The customs and laws pertaining to circumcision are derived from the Bible, Talmud, and Jewish tradition, all of which have been meticulously passed down from generation to generation.
God’s First Commandment to Abraham
Circumcision is the first commandment given by God to Abraham, the first Jew, and is central to Judaism. Abraham, the father of the Jewish People, had for many years served God righteously. Yet it was only after he circumcised himself by God’s command at the age of ninety-nine years, that he was able to reach the ultimate level of Biblical perfection of “and you shall be perfect” (Genesis 17:1).
God desired that this final “finishing touch” and perfection of our body should be a distinctly human act. This teaches us that spiritual perfection must and can be accomplished by human effort.
In the Torah
It is written in the Torah: “This is My covenant that you shall observe between Me and you and your children after you, to circumcise your every male. You shall circumcise the flesh of your foreskin, and it shall become the sign of a covenant between Me and you” (ibid. 17:10-11). This is the only commandment of the Torah called “the sign of a covenant” between God and the Jewish people. In fact, the Torah mentions the word “Bris” (Heb. covenant) 13 times in connection with circumcision, which is why the word “Bris” has become synonymous with circumcision. Our Sages say that it is considered the greatest of all the commandments.
The covenant between God and the Jewish people is so profound and significant that the circumcision is performed at the earliest possible time in a person’s life. The Torah tells us that this is on the eighth day after birth.
As children mature and develop they are trained to observe all the mitzvot, each according to their level, especially once they reach the age when they are able to perform them on their own and appreciate their importance. With circumcision, however, we do not wait until the boy develops enough to comprehend its significance. This is because the bond and covenant between the Jew and God transcends intellect and is so vital that it is not delayed.
Another distinction is that other commandments are performed in conjunction with, but external to, the body. Tefillin (phylacteries), for instance, are worn on the arm and head; charity is given by the hand. Circumcision is unique for it is performed upon the body itself, leaving the mark of God’s eternal covenant upon it for life.
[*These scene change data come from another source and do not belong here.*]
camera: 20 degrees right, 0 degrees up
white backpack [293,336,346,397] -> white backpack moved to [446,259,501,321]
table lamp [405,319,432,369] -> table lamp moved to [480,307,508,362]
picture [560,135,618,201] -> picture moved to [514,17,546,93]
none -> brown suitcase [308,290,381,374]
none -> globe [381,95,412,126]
Once a boy is circumcised, his Godly soul begins to enter his body in a process that is completed at his Bar Mitzvah at the age of thirteen.
The primary obligation for a Jewish boy’s circumcision falls upon the father. In a case where the father is not present or fails to arrange for the circumcision, the obligation falls upon the Jewish community, and essentially every Jew, to arrange for his circumcision. Once the child reaches Bar Mitzvah he becomes personally obligated to see to it that he is circumcised.
The Sages of the Talmud taught that “every commandment of the Torah for which the Jewish people have sacrificed their lives, especially under the threat of death during periods of governmental persecution, including circumcision, is preserved by them.” Indeed, throughout the generations, even under the worst persecutions, the Jews have kept the mitzvah of Bris Milah with incredible devotion, self-sacrifice and joy. Our Sages have also said: “Every commandment that the Jews have accepted upon themselves with joy, such as circumcision, endures.”
A Qualified Mohel
The person who performs the Bris is called a “Mohel.” He is a master surgeon with special expertise in Jewish ritual circumcision. To qualify as a Mohel one must be a God-fearing, Torah observant Jew, and trained in all of the myriad Jewish laws and medical laws pertaining to Bris Milah.
By having the Bris performed by a qualified Mohel one is assured that the entire procedure is acceptable to Biblical and Halachic (Jewish law) standards, and performed in a most medically competent manner.
One should note that having a baby circumcised by a pediatrician surgeon at the hospital does not fulfill the Biblical requirements of a Jewish ritual circumcision. The obligation still remains to be circumcised ritually. In addition, many physicians utilize various methods and procedures, such as the Gomco clamp that causes unnecessary pain to the child, and is forbidden according to Jewish law.